Segment Start: Reading passage
In addition, in connection with embodiments of the present disclosure, when scheduling an SLS procedure and/or a BRP procedure, a procedure for all transmit/receive sectors may be scheduled in specific time/frequency resources, and a procedure for some transmit/receive sectors may be scheduled in other time/frequency resources. In this regard, information (e.g., 1-bit information) for indicating a procedure for all transmit/receive sectors or a procedure for some transmit/receive sectors may be additionally transmitted/received/exchanged between STAs. As an example, the information may be conveyed in a frame for initiating an SLS procedure and/or a BRP procedure.

Hereinafter, the operation of the STA according to the embodiment of the present disclosure described above will be described with reference to FIGS. 12 and 13. That is, the examples of FIGS. 12 and 13 may correspond to some of the various examples of the present disclosure.

FIG. 12 illustrates the operation of a first STA according to an embodiment of the present disclosure.

Referring to FIG. 12, the first STA can transmit one or more first frames for beamforming training based on M (M<N) sectors out of the total N (N>1) sectors to the second STA (S1210). That is, beamforming training based on only some sectors out of the total sectors can be performed between the first STA and the second STA.

For example, the beamforming training may include one or more of a first procedure for a sector level sweep or a second procedure for a beam refinement protocol. Also, for example, for the beamforming training, the first STA may correspond to an initiator and the second STA may correspond to a responder. Also, for example, the first frame may be for beamforming training for a transmission sector of the first STA.
Segment End: Reading passage
# Task 1
List every acronym used in the passage on beamforming training.
# Task 2
Write the next part of the passage on beamforming training between STAs, picking up after its last sentence.
Segment Start: Supplied data
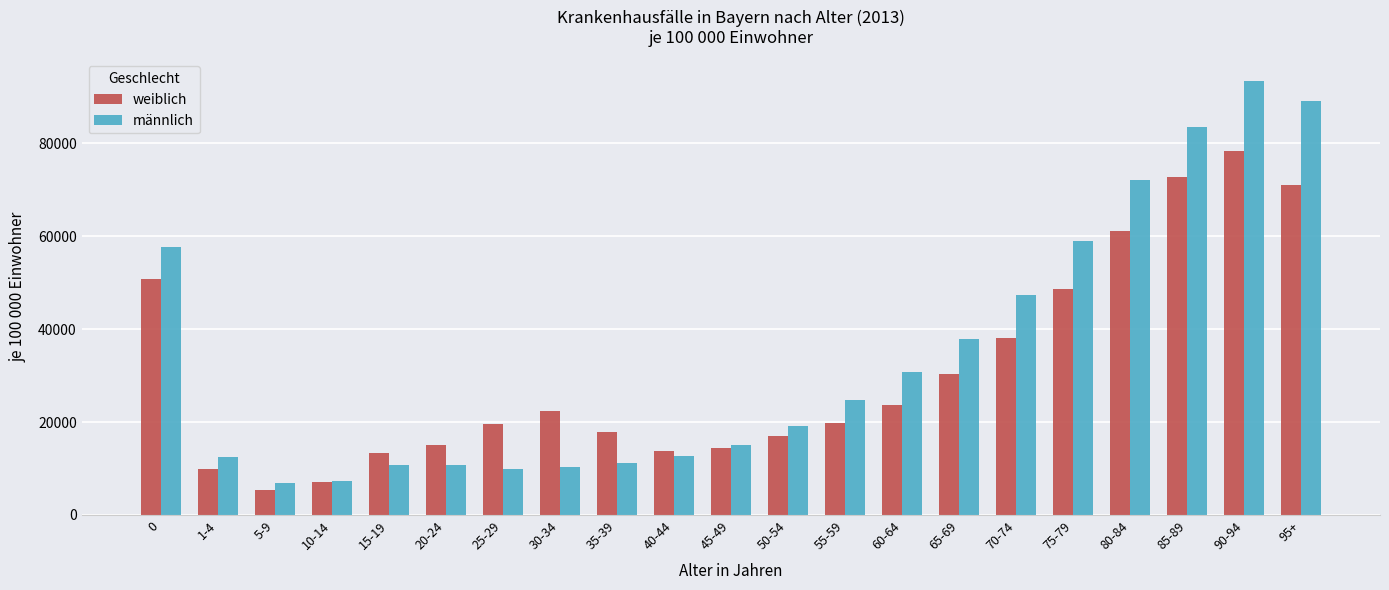

At which category is the sum across all series the highest?

90-94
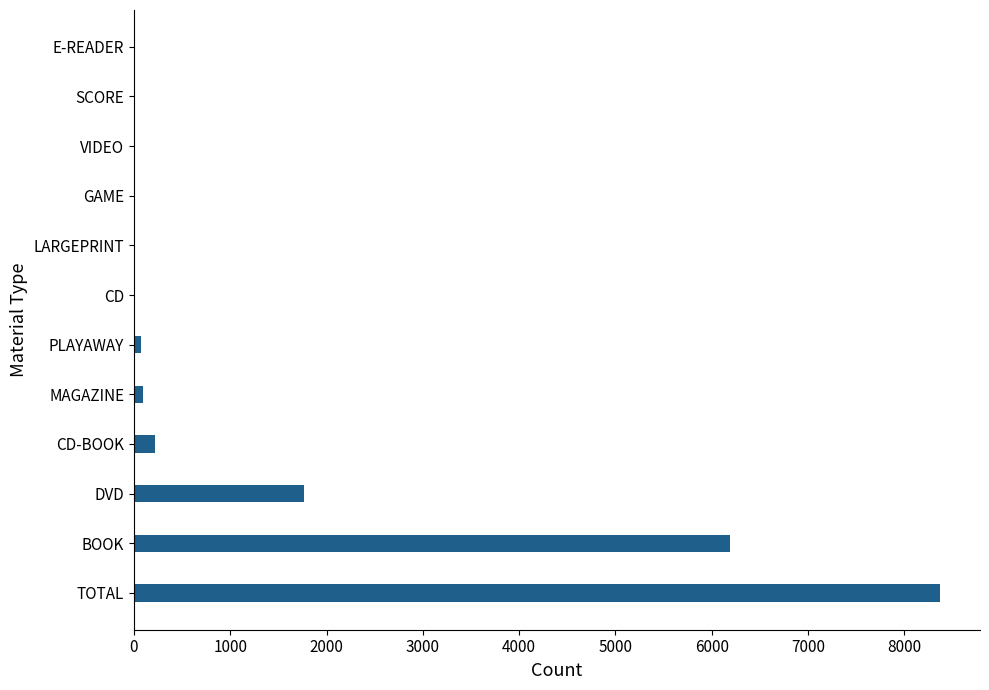

Which label corresponds to the largest value in the chart?

TOTAL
Segment End: Supplied data
# Your response 1
SLS, BRP, STA

# Your response 2
Thereafter, the first STA can receive a second frame (e.g., a feedback frame) including information about the best sector among the aforementioned M sectors from the second STA (S1220).

In this regard, prior to the beamforming training, information about some sectors, i.e., the M sectors described above, may be exchanged between the first STA and the second STA.

According to the present disclosure, the information about the M sectors may include at least one of the number of sectors (e.g., M) or a specific sector ID, wherein the specific sector ID may correspond to a highest sector ID or a lowest sector ID among the M sectors. For example, if the number of sectors and the highest sector ID are included in the information about the M sectors, the corresponding M sectors may correspond to sectors having IDs in descending order based on the highest sector ID. On the other hand, if the number of sectors and the lowest sector ID are included in the information about the M sectors, the corresponding M sectors may correspond to sectors having IDs in ascending order based on the lowest sector ID.

Additionally, according to the present disclosure, information about the M sectors may be based on a bitmap scheme where each bit is mapped to a sector ID. For example, a scheme may be applied in which M bits are set to specific values (e.g., 0 or 1) in a bitmap consisting of N bits based on a total of N sectors to indicate some of the M sectors.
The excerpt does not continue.